-- Directions for this task --
Transcribe the following records exactly, images excluded.

BEGIN Recorded data

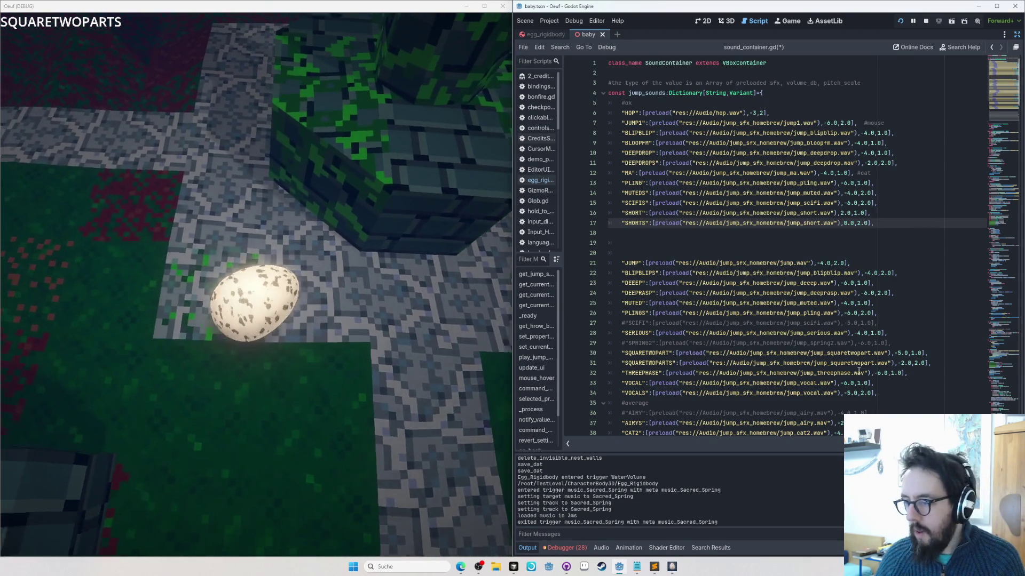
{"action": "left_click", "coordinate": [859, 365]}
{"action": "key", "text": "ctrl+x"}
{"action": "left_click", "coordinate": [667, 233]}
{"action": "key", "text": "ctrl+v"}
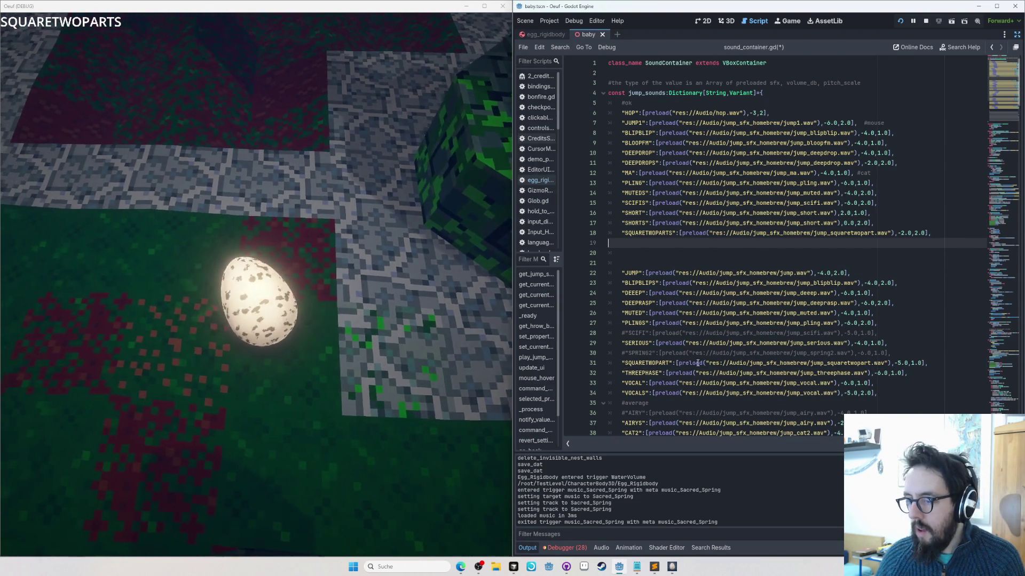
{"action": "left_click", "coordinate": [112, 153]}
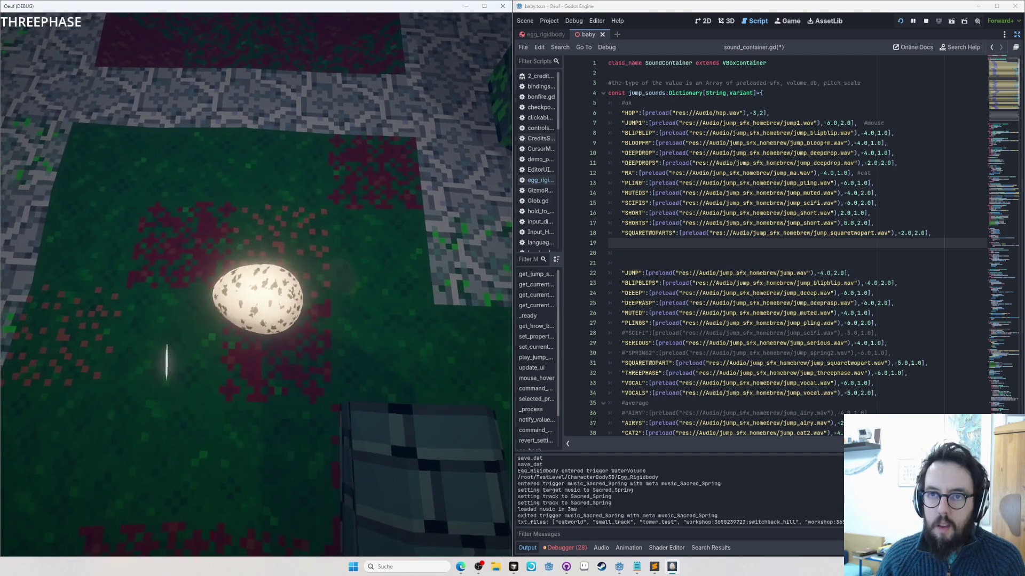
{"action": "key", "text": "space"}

END Recorded data

-- Written solution --
{"action": "left_click", "coordinate": [859, 365]}
{"action": "key", "text": "ctrl+x"}
{"action": "left_click", "coordinate": [667, 233]}
{"action": "key", "text": "ctrl+v"}
{"action": "left_click", "coordinate": [112, 153]}
{"action": "key", "text": "space"}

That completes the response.